Recycling suit in Fort Smith goes to judge
FORT SMITH — The city is awaiting judgement from a class-action lawsuit about whether it misused customer money from the Sanitation Department from July 2015 until May 2017.
Resident Jennifer Merriott filed the lawsuit against the city, seeking to recover money from a recycling program. She contends the city was guilty of illegal exaction and unjust enrichment because the city charged a roughly $13 a month fee for recycling and was disposing of recyclables in the landfill.
Sebastian County Circuit Judge Stephen Tabor heard arguments Monday and Tuesday. The lawsuit was delayed for several years because of various motions and the covid-19 pandemic.
The city had contracted with Green Source Recycling in Clarksville; that arrangement ended in 2016 when Clarksville stopped accepting the city’s recycling.
In a court filing June 24, the plaintiff says by the city’s own estimates more than 95% of residential recyclables went to a landfill while the city encouraged residential customers to continue their recycling efforts and didn’t inform them their recyclables were being taken to a landfill.
The lawsuit argued that since the money was wrongly appropriated, customers deserve compensation for the period when recycling efforts were paused.
City Administrator Carl Geffken said when he was hired six years ago, one of his main goals was to fix the problem, but it took longer than anticipated for another recycling firm to be hired.
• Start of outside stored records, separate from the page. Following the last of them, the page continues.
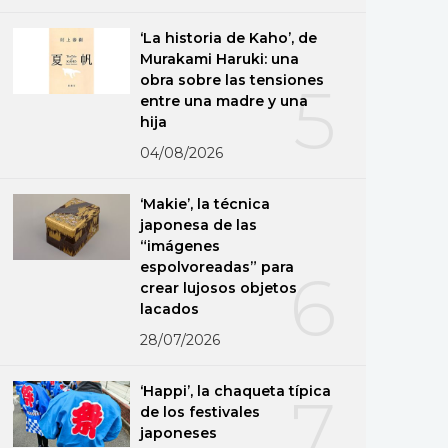
‘La historia de Kaho’, de
Murakami Haruki: una
obra sobre las tensiones
5
entre una madre y una
hija
04/08/2026
‘Makie’, la técnica
japonesa de las
“imágenes
espolvoreadas” para
6
crear lujosos objetos
lacados
28/07/2026
‘Happi’, la chaqueta típica
7
de los festivales
japoneses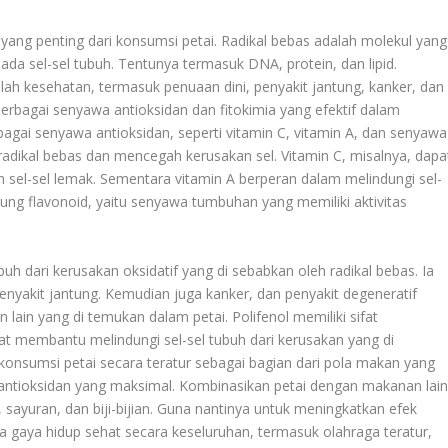
 yang penting dari konsumsi petai. Radikal bebas adalah molekul yang
da sel-sel tubuh. Tentunya termasuk DNA, protein, dan lipid.
ah kesehatan, termasuk penuaan dini, penyakit jantung, kanker, dan
erbagai senyawa antioksidan dan fitokimia yang efektif dalam
gai senyawa antioksidan, seperti vitamin C, vitamin A, dan senyawa
radikal bebas dan mencegah kerusakan sel. Vitamin C, misalnya, dapa
n sel-sel lemak. Sementara vitamin A berperan dalam melindungi sel-
dung flavonoid, yaitu senyawa tumbuhan yang memiliki aktivitas
h dari kerusakan oksidatif yang di sebabkan oleh radikal bebas. Ia
penyakit jantung. Kemudian juga kanker, dan penyakit degeneratif
n lain yang di temukan dalam petai. Polifenol memiliki sifat
pat membantu melindungi sel-sel tubuh dari kerusakan yang di
onsumsi petai secara teratur sebagai bagian dari pola makan yang
antioksidan yang maksimal. Kombinasikan petai dengan makanan lai
 sayuran, dan biji-bijian. Guna nantinya untuk meningkatkan efek
a gaya hidup sehat secara keseluruhan, termasuk olahraga teratur,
“Now, for slightly more than five years, 100% of all recyclable material collected by the Fort Smith Solid Waste department have been processed by our recycling firm,” Geffken said.
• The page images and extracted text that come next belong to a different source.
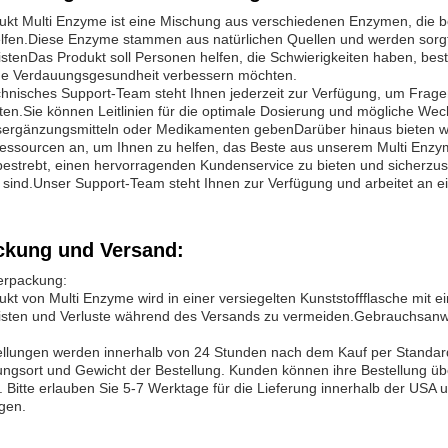
ukt Multi Enzyme ist eine Mischung aus verschiedenen Enzymen, die b
elfen.Diese Enzyme stammen aus natürlichen Quellen und werden sorgf
stenDas Produkt soll Personen helfen, die Schwierigkeiten haben, bes
ne Verdauungsgesundheit verbessern möchten.
chnisches Support-Team steht Ihnen jederzeit zur Verfügung, um Frag
en.Sie können Leitlinien für die optimale Dosierung und mögliche We
ergänzungsmitteln oder Medikamenten gebenDarüber hinaus bieten wi
ressourcen an, um Ihnen zu helfen, das Beste aus unserem Multi Enzy
bestrebt, einen hervorragenden Kundenservice zu bieten und sicherzus
 sind.Unser Support-Team steht Ihnen zur Verfügung und arbeitet an e
ckung und Versand:
erpackung:
kt von Multi Enzyme wird in einer versiegelten Kunststoffflasche mit e
isten und Verluste während des Versands zu vermeiden.Gebrauchsanw
tellungen werden innerhalb von 24 Stunden nach dem Kauf per Standard
ngsort und Gewicht der Bestellung. Kunden können ihre Bestellung ü
. Bitte erlauben Sie 5-7 Werktage für die Lieferung innerhalb der USA u
gen.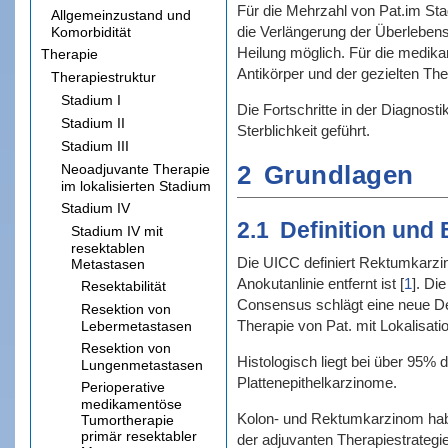
Für die Mehrzahl von Pat.im Sta
Allgemeinzustand und
die Verlängerung der Überlebens
Komorbidität
Heilung möglich. Für die medik
Therapie
Antikörper und der gezielten Th
Therapiestruktur
Stadium I
Die Fortschritte in der Diagnos
Stadium II
Sterblichkeit geführt.
Stadium III
2
Grundlagen
Neoadjuvante Therapie
im lokalisierten Stadium
Stadium IV
2.1
Definition und
Stadium IV mit
resektablen
Die UICC definiert Rektumkarzi
Metastasen
Anokutanlinie entfernt ist
[
1
]
. Di
Resektabilität
Consensus schlägt eine neue Def
Resektion von
Therapie von Pat. mit Lokalisati
Lebermetastasen
Resektion von
Histologisch liegt bei über 95
Lungenmetastasen
Plattenepithelkarzinome.
Perioperative
medikamentöse
Kolon- und Rektumkarzinom haben
Tumortherapie
primär resektabler
der adjuvanten Therapiestrategie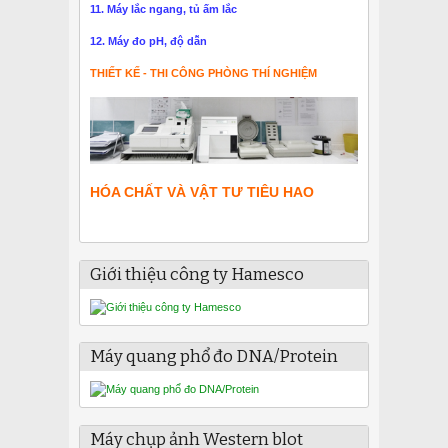
11. Máy lắc ngang, tủ ấm lắc
12. Máy đo pH, độ dẫn
THIẾT KẾ - THI CÔNG PHÒNG THÍ NGHIỆM
HÓA CHẤT VÀ VẬT TƯ TIÊU HAO
Giới thiệu công ty Hamesco
Máy quang phổ đo DNA/Protein
Máy chụp ảnh Western blot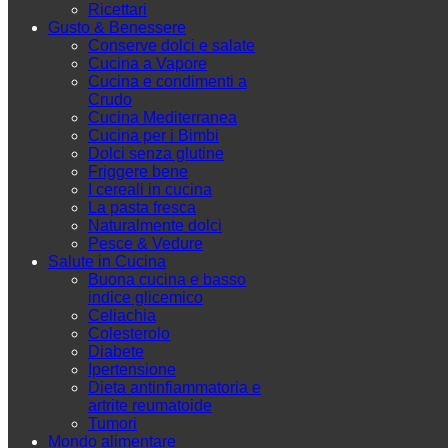
Ricettari
Gusto & Benessere
Conserve dolci e salate
Cucina a Vapore
Cucina e condimenti a
Crudo
Cucina Mediterranea
Cucina per i Bimbi
Dolci senza glutine
Friggere bene
I cereali in cucina
La pasta fresca
Naturalmente dolci
Pesce & Vedure
Salute in Cucina
Buona cucina e basso
indice glicemico
Celiachia
Colesterolo
Diabete
Ipertensione
Dieta antinfiammatoria e
artrite reumatoide
Tumori
Mondo alimentare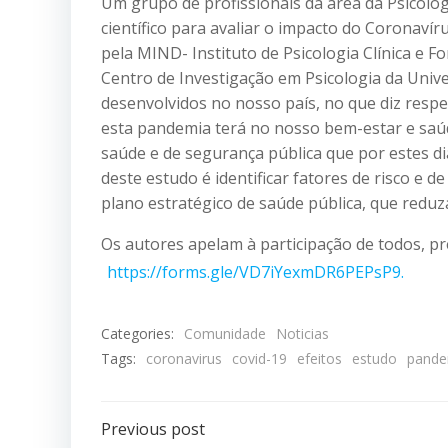
Um grupo de profissionais da área da Psicolog
científico para avaliar o impacto do Coronaví
pela MIND- Instituto de Psicologia Clínica e
Centro de Investigação em Psicologia da Univ
desenvolvidos no nosso país, no que diz respei
esta pandemia terá no nosso bem-estar e saú
saúde e de segurança pública que por estes di
deste estudo é identificar fatores de risco e
plano estratégico de saúde pública, que redu
Os autores apelam à participação de todos, p
https://forms.gle/VD7iYexmDR6PEPsP9.
Categories:
Comunidade
Noticias
Tags:
coronavirus
covid-19
efeitos
estudo
pande
Post
Previous post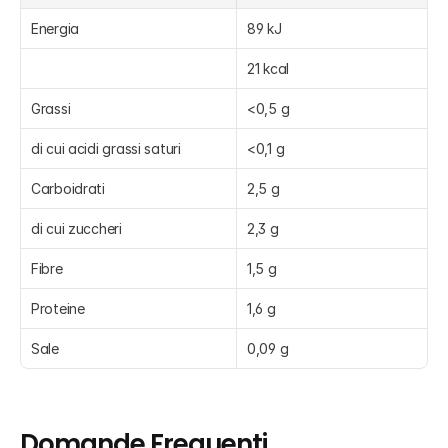
Energia
89 kJ
21 kcal
Grassi
<0,5 g
di cui acidi grassi saturi
<0,1 g
Carboidrati
2,5 g
di cui zuccheri
2,3 g
Fibre
1,5 g
Proteine
1,6 g
Sale
0,09 g
Domande Frequenti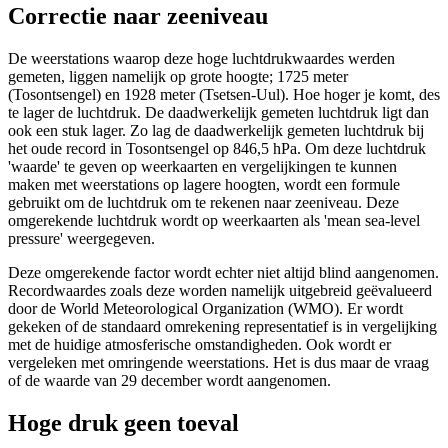
Correctie naar zeeniveau
De weerstations waarop deze hoge luchtdrukwaardes werden
gemeten, liggen namelijk op grote hoogte; 1725 meter
(Tosontsengel) en 1928 meter (Tsetsen-Uul). Hoe hoger je komt, des
te lager de luchtdruk. De daadwerkelijk gemeten luchtdruk ligt dan
ook een stuk lager. Zo lag de daadwerkelijk gemeten luchtdruk bij
het oude record in Tosontsengel op 846,5 hPa. Om deze luchtdruk
'waarde' te geven op weerkaarten en vergelijkingen te kunnen
maken met weerstations op lagere hoogten, wordt een formule
gebruikt om de luchtdruk om te rekenen naar zeeniveau. Deze
omgerekende luchtdruk wordt op weerkaarten als 'mean sea-level
pressure' weergegeven.
Deze omgerekende factor wordt echter niet altijd blind aangenomen.
Recordwaardes zoals deze worden namelijk uitgebreid geëvalueerd
door de World Meteorological Organization (WMO). Er wordt
gekeken of de standaard omrekening representatief is in vergelijking
met de huidige atmosferische omstandigheden. Ook wordt er
vergeleken met omringende weerstations. Het is dus maar de vraag
of de waarde van 29 december wordt aangenomen.
Hoge druk geen toeval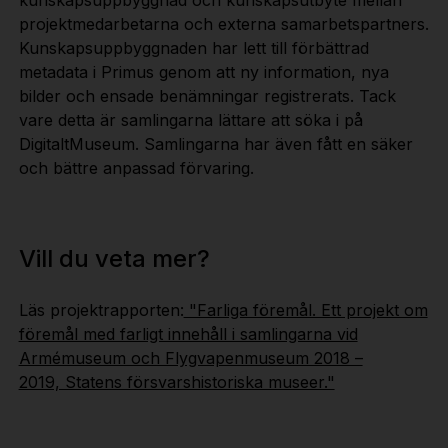
projektmedarbetarna och externa samarbetspartners.
Kunskapsuppbyggnaden har lett till förbättrad
metadata i Primus genom att ny information, nya
bilder och ensade benämningar registrerats. Tack
vare detta är samlingarna lättare att söka i på
DigitaltMuseum. Samlingarna har även fått en säker
och bättre anpassad förvaring.
Vill du veta mer?
Läs projektrapporten:
"Farliga föremål. Ett projekt om
föremål med farligt innehåll i samlingarna vid
Armémuseum och Flygvapenmuseum 2018 –
2019, Statens försvarshistoriska museer."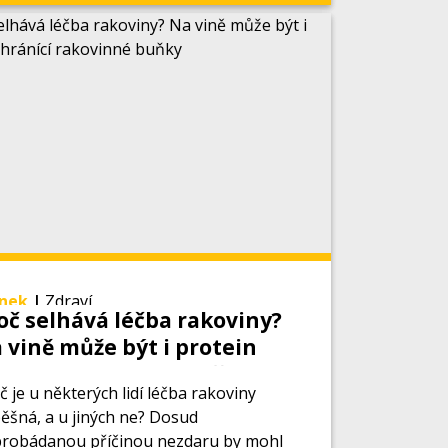
ánek
|
Zdraví
oč selhává léčba rakoviny?
 vině může být i protein
ránící rakovinné buňky
č je u některých lidí léčba rakoviny
ěšná, a u jiných ne? Dosud
robádanou příčinou nezdaru by mohl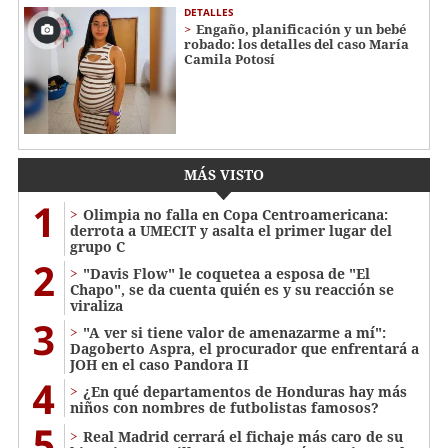
DETALLES
Engaño, planificación y un bebé
robado: los detalles del caso María
Camila Potosí
MÁS VISTO
1
Olimpia no falla en Copa Centroamericana:
derrota a UMECIT y asalta el primer lugar del
grupo C
2
"Davis Flow" le coquetea a esposa de "El
Chapo", se da cuenta quién es y su reacción se
viraliza
3
"A ver si tiene valor de amenazarme a mí":
Dagoberto Aspra, el procurador que enfrentará a
JOH en el caso Pandora II
4
¿En qué departamentos de Honduras hay más
niños con nombres de futbolistas famosos?
5
Real Madrid cerrará el fichaje más caro de su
The city argued in court documents that the revenue from recycling fees went toward current and future sanitation expenses, and that straining personnel with added work would have led to a higher monthly fee anyway.
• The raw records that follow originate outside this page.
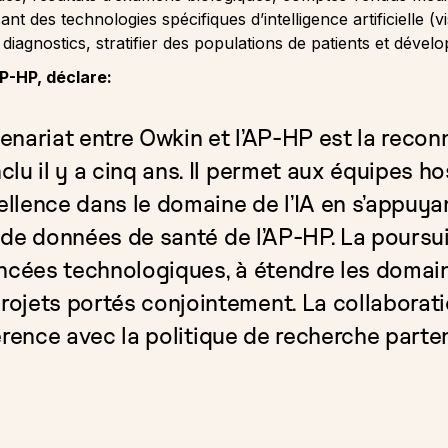
t des technologies spécifiques d’intelligence artificielle (v
diagnostics, stratifier des populations de patients et déve
AP-HP, déclare:
enariat entre Owkin et l’AP-HP est la reco
lu il y a cinq ans. Il permet aux équipes h
cellence dans le domaine de l’IA en s’appuy
ôt de données de santé de l’AP-HP. La poursu
ncées technologiques, à étendre les domaine
ojets portés conjointement. La collaborati
ohérence avec la politique de recherche parten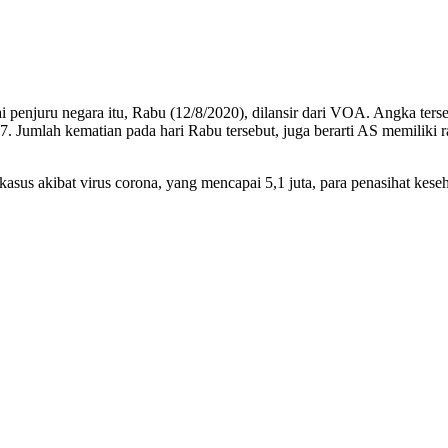
 penjuru negara itu, Rabu (12/8/2020), dilansir dari VOA. Angka terse
 Jumlah kematian pada hari Rabu tersebut, juga berarti AS memiliki rat
 kasus akibat virus corona, yang mencapai 5,1 juta, para penasihat k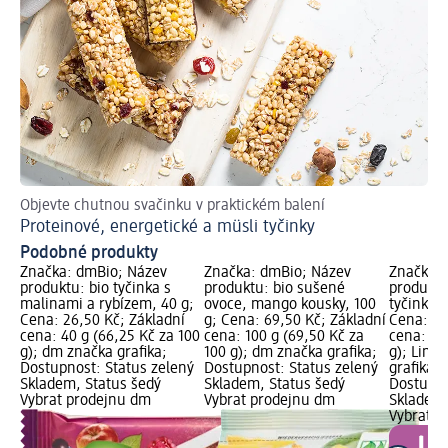
Objevte chutnou svačinku v praktickém balení
Proteinové, energetické a müsli tyčinky
Podobné produkty
Značka: dmBio; Název
Značka: dmBio; Název
Značka: 
produktu: bio tyčinka s
produktu: bio sušené
produktu
malinami a rybízem, 40 g;
ovoce, mango kousky, 100
tyčinka 
Cena: 26,50 Kč; Základní
g; Cena: 69,50 Kč; Základní
Cena: 29
cena: 40 g (66,25 Kč za 100
cena: 100 g (69,50 Kč za
cena: 50 
g); dm značka grafika;
100 g); dm značka grafika;
g); Limi
Dostupnost: Status zelený
Dostupnost: Status zelený
grafika,
Skladem, Status šedý
Skladem, Status šedý
Dostupno
Vybrat prodejnu dm
Vybrat prodejnu dm
Skladem,
Vybrat p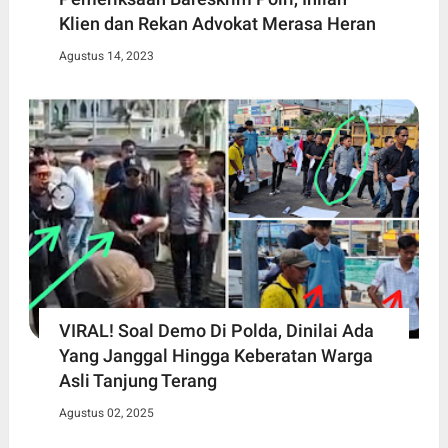
Klien dan Rekan Advokat Merasa Heran
Agustus 14, 2023
VIRAL! Soal Demo Di Polda, Dinilai Ada
Yang Janggal Hingga Keberatan Warga
Asli Tanjung Terang
Agustus 02, 2025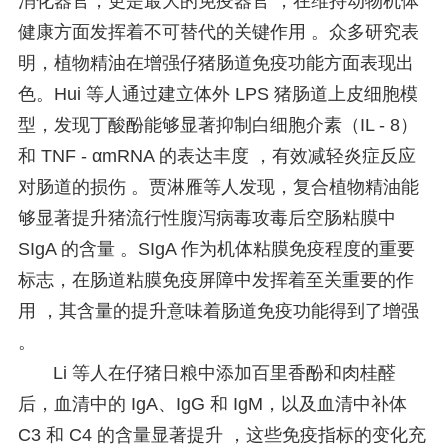
消化器官，更是最大的免疫器官 ，在维持动物机体
健康方面发挥着不可替代的关键作用 。众多研究表
明，植物精油在增强仔猪肠道免疫功能方面表现出
色。Hui 等人通过建立体外 LPS 猪肠道上皮细胞模
型，发现丁酸酚能够显著抑制白细胞介素（IL - 8）
和 TNF - αmRNA 的表达丰度 ，有效减轻炎症反应
对肠道的损伤 。贾淋雁等人发现，复合植物精油能
够显著提升猪流行性腹泻病毒攻毒后空肠粘膜中
SIgA 的含量 。SIgA 作为机体粘膜免疫程度的重要
标志，在肠道粘膜免疫屏障中发挥着至关重要的作
用 ，其含量的提升意味着肠道免疫功能得到了增强
。
Li 等人在仔猪日粮中添加百里香酚和肉桂醛
后，血清中的 IgA、IgG 和 IgM，以及血清中补体
C3 和 C4 的含量显著提升 ，这些免疫指标的变化充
“We believe that the illegal exaction and unjust enrichment claims brought against the city should be dismissed, but a fair trial with a fair outcome is a hallmark of our legal system,” Geffken said.
“Our client is grateful that she and her fellow Fort Smith residents have had their day in court and that the issue of government transparency in residential recycling is receiving the attention it deserves,” said Monzer Mansour, a Fayetteville-based attorney who, along with W. Whitfield Hyman of the King Law Group in Fort Smith, represents the plaintiff in the lawsuit.